A senior Hamas member has been killed in a suburb of the Syrian capital Damascus, a member of the group said yesterday, accusing Israel’s spy agency of being behind the attack.
Israel’s defense minister said on army radio in response to the suggestion: “I’m not sure that that’s necessarily right.”
Hamas said the member, Kamal Hussein Ghannaja, was killed on Wednesday.
“A group of people entered his home in Qudsaya ... where he was liquidated,” the official said on condition of anonymity.
“According to our information, Mossad was behind the assassination,” he added, referring to Israel’s foreign intelligence agency.
The official said Ghannaja was one of the deputies of Mahmud al-Mabhuh, a senior Hamas military commander found dead in a Dubai hotel room in 2010. Investigators in the Gulf emirate have accused Mossad of that murder.
However, Israeli Defense Minister Ehud Barak said it was not “necessarily true” that Mossad was behind Ghannaja’s assassination, adding that nonetheless he would not mourn the Hamas member because he was not “one of the righteous of his generation.”

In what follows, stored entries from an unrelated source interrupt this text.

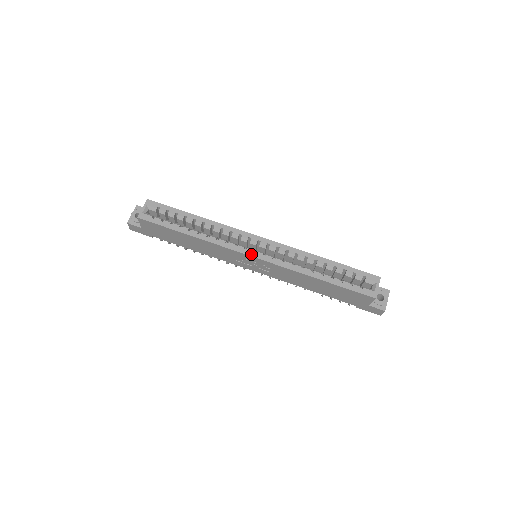
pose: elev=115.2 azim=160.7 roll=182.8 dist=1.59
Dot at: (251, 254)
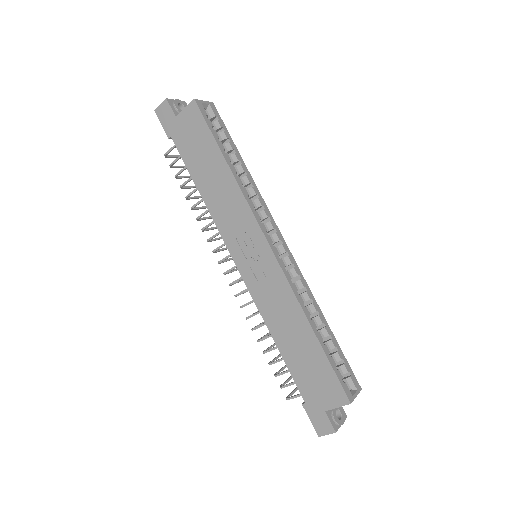
Dot at: (270, 242)
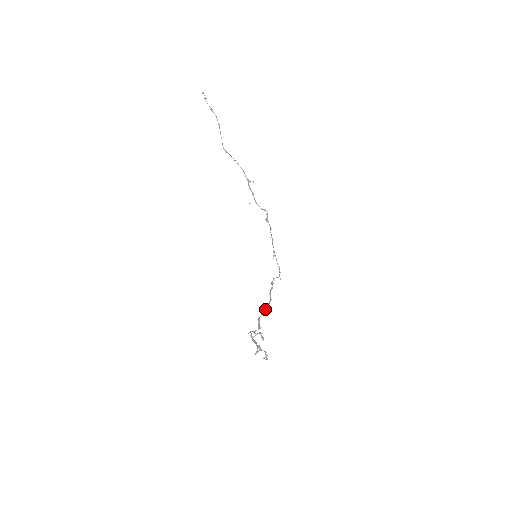
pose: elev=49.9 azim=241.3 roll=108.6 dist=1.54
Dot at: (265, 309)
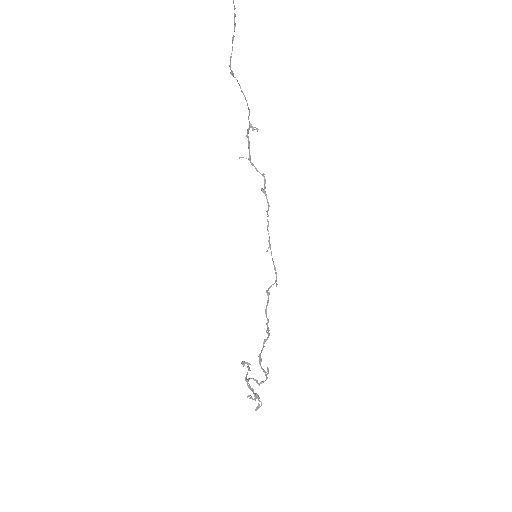
Dot at: occluded
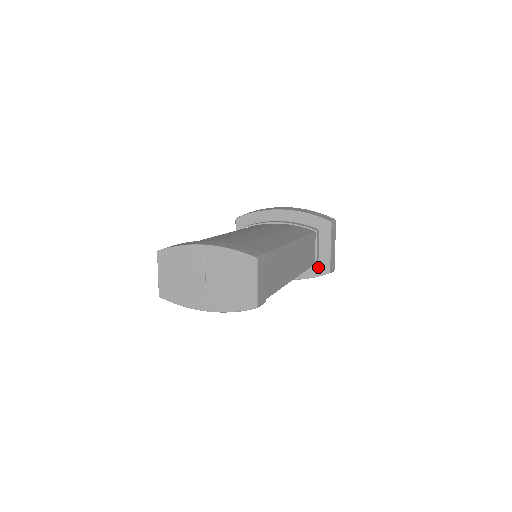
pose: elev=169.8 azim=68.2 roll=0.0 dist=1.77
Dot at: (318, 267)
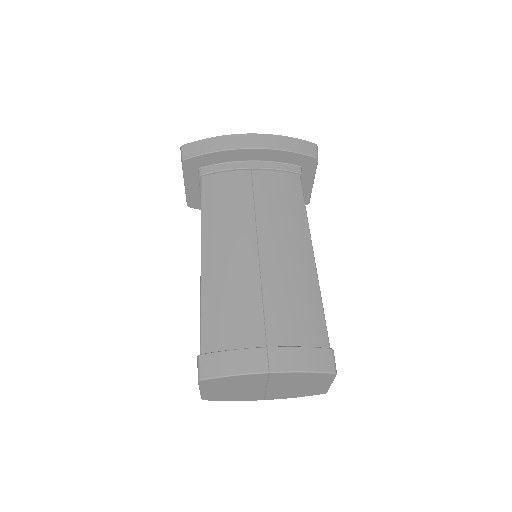
Dot at: occluded
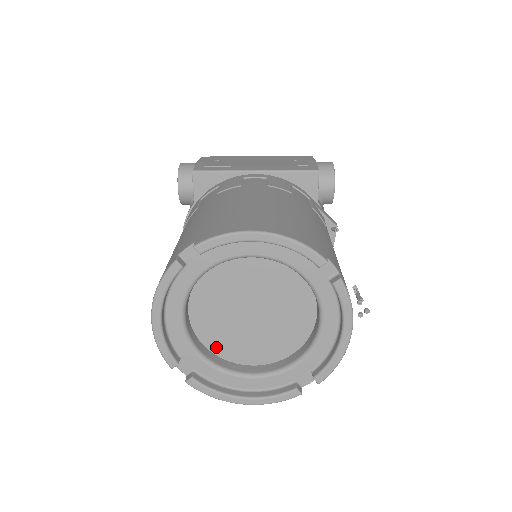
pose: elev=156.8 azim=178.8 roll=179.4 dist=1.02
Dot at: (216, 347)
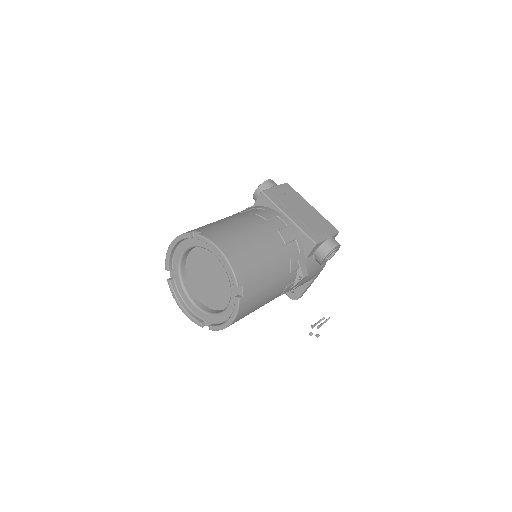
Dot at: (190, 278)
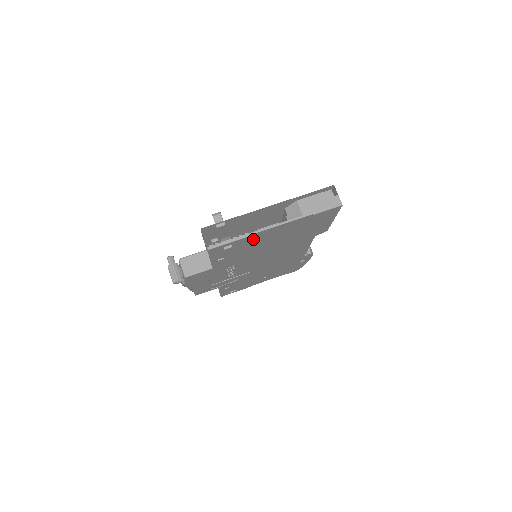
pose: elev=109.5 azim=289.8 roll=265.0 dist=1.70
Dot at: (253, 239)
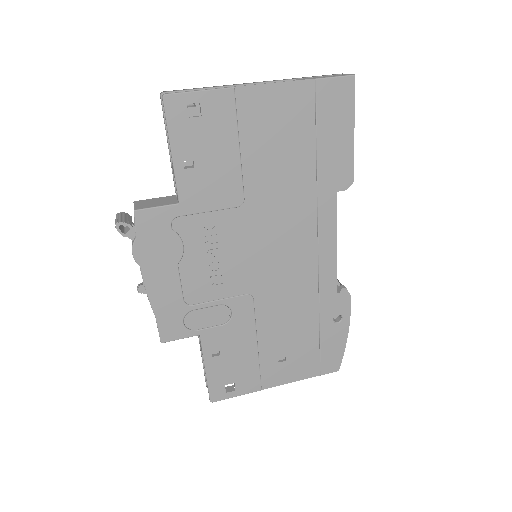
Dot at: (232, 111)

Syria has long allowed Hamas to operate offices in Damascus, but in recent months, the Palestinian group has quietly moved most of its operations elsewhere as an uprising that is spiraling into civil war has rocked the country.
The situation in neighboring Syria has been a key concern for Israel, and topped the agenda of talks between Israeli officials and Russian President Vladimir Putin, who visited the Jewish state earlier this week.
Barak yesterday expressed hope that no new arms would be sent to Syria, adding that Putin “listened perfectly to what we said” on the issue, particularly on the delivery of S-300 surface-to-air missiles.
Israel is still technically at war with Syria, but the armistice line separating the neighbors has been largely quiet in recent years, leading some to suggest that the fall of Syrian President Bashar al-Assad could be bad for the Jewish state.
However in recent months, after initially declining to make public comment, Israeli leaders have condemned Assad’s crackdown, saying it is only a matter of time before he is ousted.
Meanwhile, Palestinian President Mahmoud Abbas will meet with Israeli Vice Premier Shaul Mofaz on Sunday, a Palestinian official said, in the highest-level meeting between the sides since peace talks broke down in 2010.
“There will be a meeting on Sunday between President Abbas and Mr Mofaz. This comes after a request for a meeting from Mofaz,” Chief Palestinian Negotiator Saeb Erekat told Voice of Palestine Radio yesterday.
A spokesman for Mofaz would not confirm or deny that a meeting had been arranged, but he did say there was ongoing contact with Abbas’ office toward setting up such an event.
Mofaz told reporters this month that he intended to meet Abbas “to examine ways to restart peace negotiations with the Palestinians.”
However, few expect any progress in the long-frozen peace talks ahead of the US presidential elections in November.